*WHAT THE TASK REQUIRES*.
Only one span is wanted from the lines below: from the one with "Union for Reform Judaism • 13" up to and including the one with "Making sexual comments". Copy it exactly, without images.

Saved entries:
____

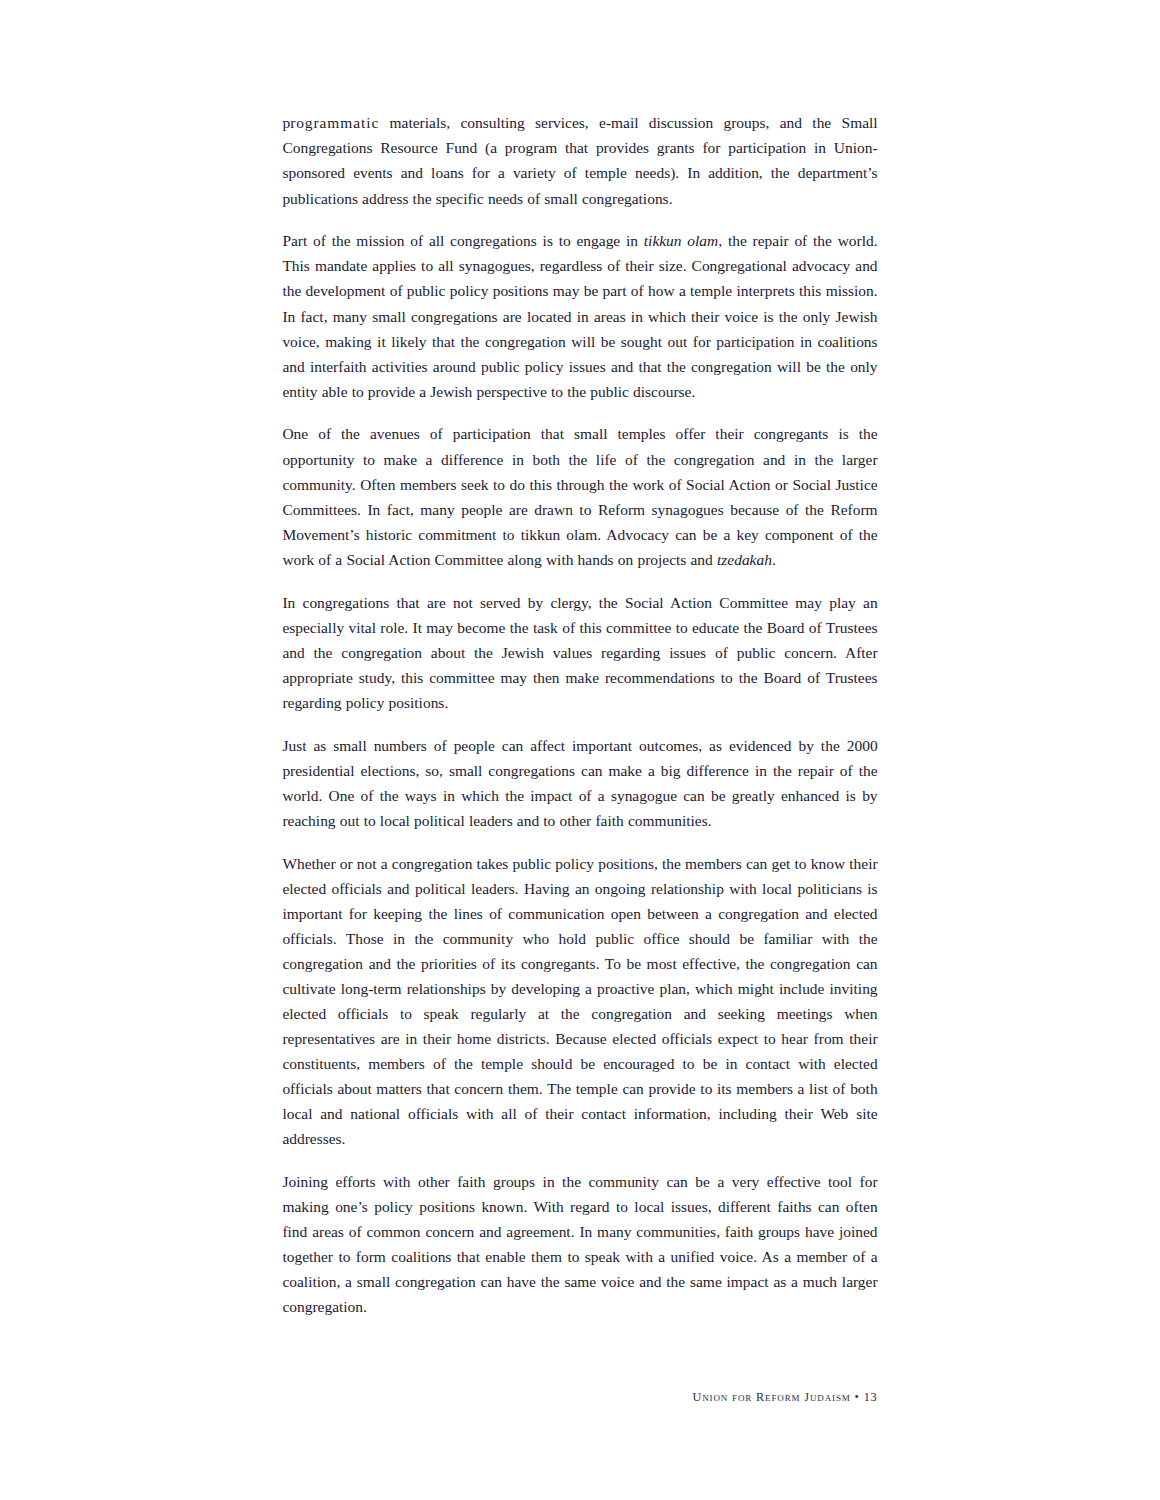programmatic materials, consulting services, e-mail discussion groups, and the Small Congregations Resource Fund (a program that provides grants for participation in Union-sponsored events and loans for a variety of temple needs). In addition, the department’s publications address the specific needs of small congregations.
Part of the mission of all congregations is to engage in tikkun olam, the repair of the world. This mandate applies to all synagogues, regardless of their size. Congregational advocacy and the development of public policy positions may be part of how a temple interprets this mission. In fact, many small congregations are located in areas in which their voice is the only Jewish voice, making it likely that the congregation will be sought out for participation in coalitions and interfaith activities around public policy issues and that the congregation will be the only entity able to provide a Jewish perspective to the public discourse.
One of the avenues of participation that small temples offer their congregants is the opportunity to make a difference in both the life of the congregation and in the larger community. Often members seek to do this through the work of Social Action or Social Justice Committees. In fact, many people are drawn to Reform synagogues because of the Reform Movement’s historic commitment to tikkun olam. Advocacy can be a key component of the work of a Social Action Committee along with hands on projects and tzedakah.
In congregations that are not served by clergy, the Social Action Committee may play an especially vital role. It may become the task of this committee to educate the Board of Trustees and the congregation about the Jewish values regarding issues of public concern. After appropriate study, this committee may then make recommendations to the Board of Trustees regarding policy positions.
Just as small numbers of people can affect important outcomes, as evidenced by the 2000 presidential elections, so, small congregations can make a big difference in the repair of the world. One of the ways in which the impact of a synagogue can be greatly enhanced is by reaching out to local political leaders and to other faith communities.
Whether or not a congregation takes public policy positions, the members can get to know their elected officials and political leaders. Having an ongoing relationship with local politicians is important for keeping the lines of communication open between a congregation and elected officials. Those in the community who hold public office should be familiar with the congregation and the priorities of its congregants. To be most effective, the congregation can cultivate long-term relationships by developing a proactive plan, which might include inviting elected officials to speak regularly at the congregation and seeking meetings when representatives are in their home districts. Because elected officials expect to hear from their constituents, members of the temple should be encouraged to be in contact with elected officials about matters that concern them. The temple can provide to its members a list of both local and national officials with all of their contact information, including their Web site addresses.
Joining efforts with other faith groups in the community can be a very effective tool for making one’s policy positions known. With regard to local issues, different faiths can often find areas of common concern and agreement. In many communities, faith groups have joined together to form coalitions that enable them to speak with a unified voice. As a member of a coalition, a small congregation can have the same voice and the same impact as a much larger congregation.
Union for Reform Judaism • 13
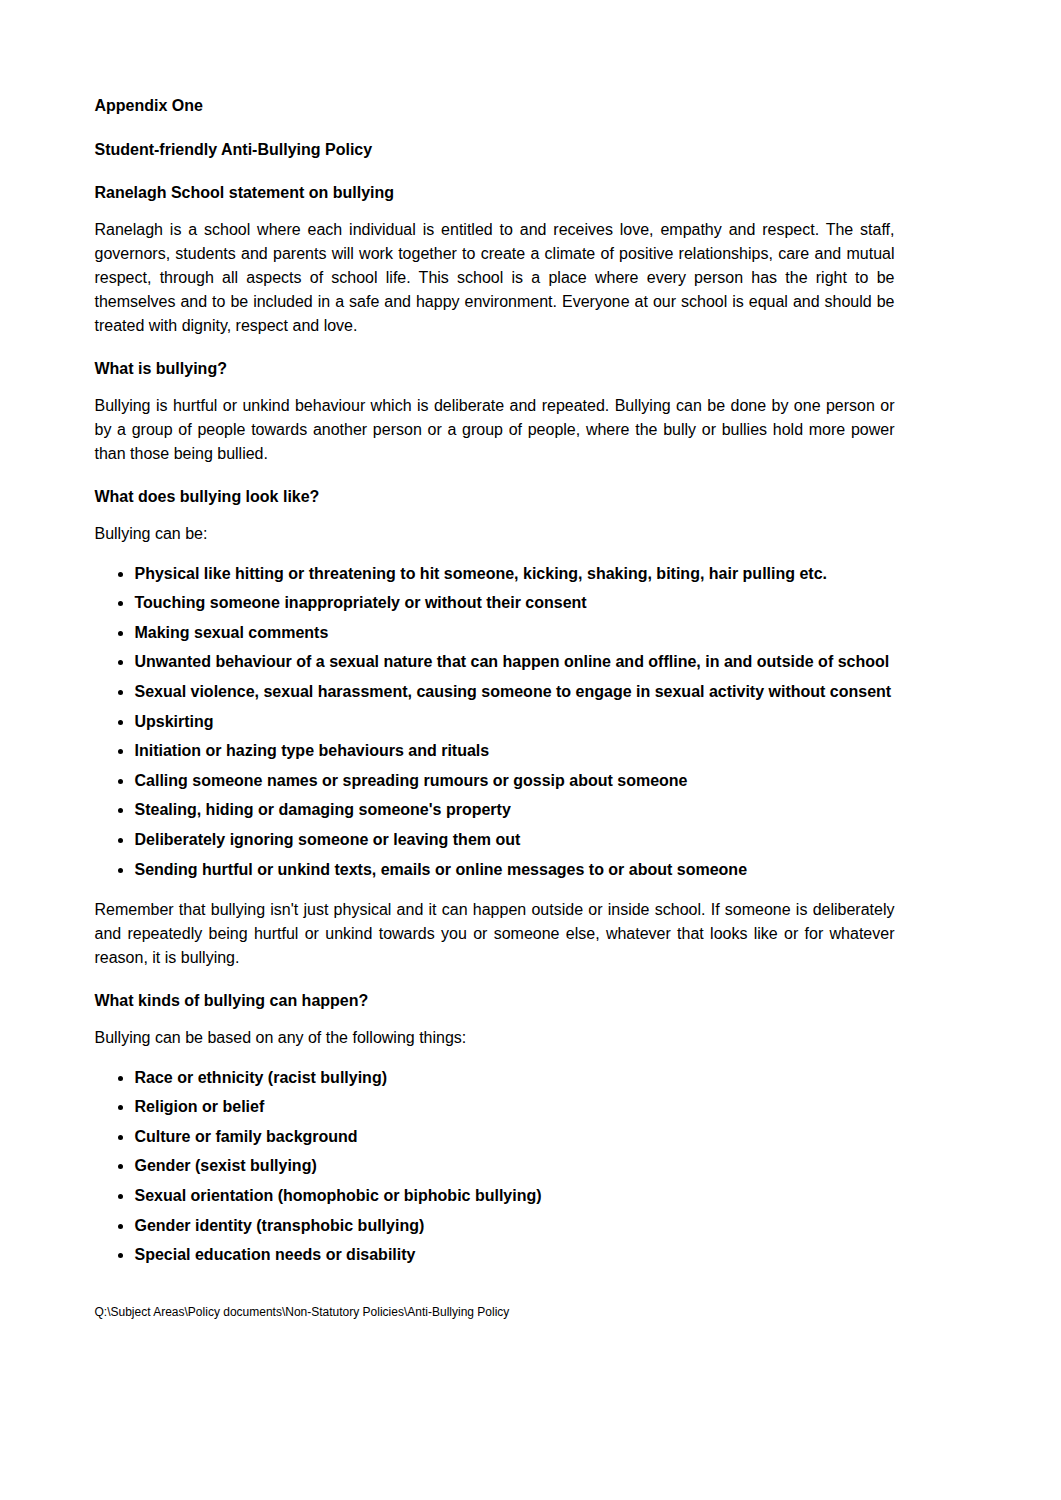Appendix One
Student-friendly Anti-Bullying Policy
Ranelagh School statement on bullying
Ranelagh is a school where each individual is entitled to and receives love, empathy and respect. The staff, governors, students and parents will work together to create a climate of positive relationships, care and mutual respect, through all aspects of school life. This school is a place where every person has the right to be themselves and to be included in a safe and happy environment. Everyone at our school is equal and should be treated with dignity, respect and love.
What is bullying?
Bullying is hurtful or unkind behaviour which is deliberate and repeated. Bullying can be done by one person or by a group of people towards another person or a group of people, where the bully or bullies hold more power than those being bullied.
What does bullying look like?
Bullying can be:
Physical like hitting or threatening to hit someone, kicking, shaking, biting, hair pulling etc.
Touching someone inappropriately or without their consent
Making sexual comments
Unwanted behaviour of a sexual nature that can happen online and offline, in and outside of school
Sexual violence, sexual harassment, causing someone to engage in sexual activity without consent
Upskirting
Initiation or hazing type behaviours and rituals
Calling someone names or spreading rumours or gossip about someone
Stealing, hiding or damaging someone's property
Deliberately ignoring someone or leaving them out
Sending hurtful or unkind texts, emails or online messages to or about someone
Remember that bullying isn't just physical and it can happen outside or inside school. If someone is deliberately and repeatedly being hurtful or unkind towards you or someone else, whatever that looks like or for whatever reason, it is bullying.
What kinds of bullying can happen?
Bullying can be based on any of the following things:
Race or ethnicity (racist bullying)
Religion or belief
Culture or family background
Gender (sexist bullying)
Sexual orientation (homophobic or biphobic bullying)
Gender identity (transphobic bullying)
Special education needs or disability
Q:\Subject Areas\Policy documents\Non-Statutory Policies\Anti-Bullying Policy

____

*OUTPUT BELOW*.
Union for Reform Judaism • 13
Appendix One
Student-friendly Anti-Bullying Policy
Ranelagh School statement on bullying
Ranelagh is a school where each individual is entitled to and receives love, empathy and respect. The staff, governors, students and parents will work together to create a climate of positive relationships, care and mutual respect, through all aspects of school life. This school is a place where every person has the right to be themselves and to be included in a safe and happy environment. Everyone at our school is equal and should be treated with dignity, respect and love.
What is bullying?
Bullying is hurtful or unkind behaviour which is deliberate and repeated. Bullying can be done by one person or by a group of people towards another person or a group of people, where the bully or bullies hold more power than those being bullied.
What does bullying look like?
Bullying can be:
Physical like hitting or threatening to hit someone, kicking, shaking, biting, hair pulling etc.
Touching someone inappropriately or without their consent
Making sexual comments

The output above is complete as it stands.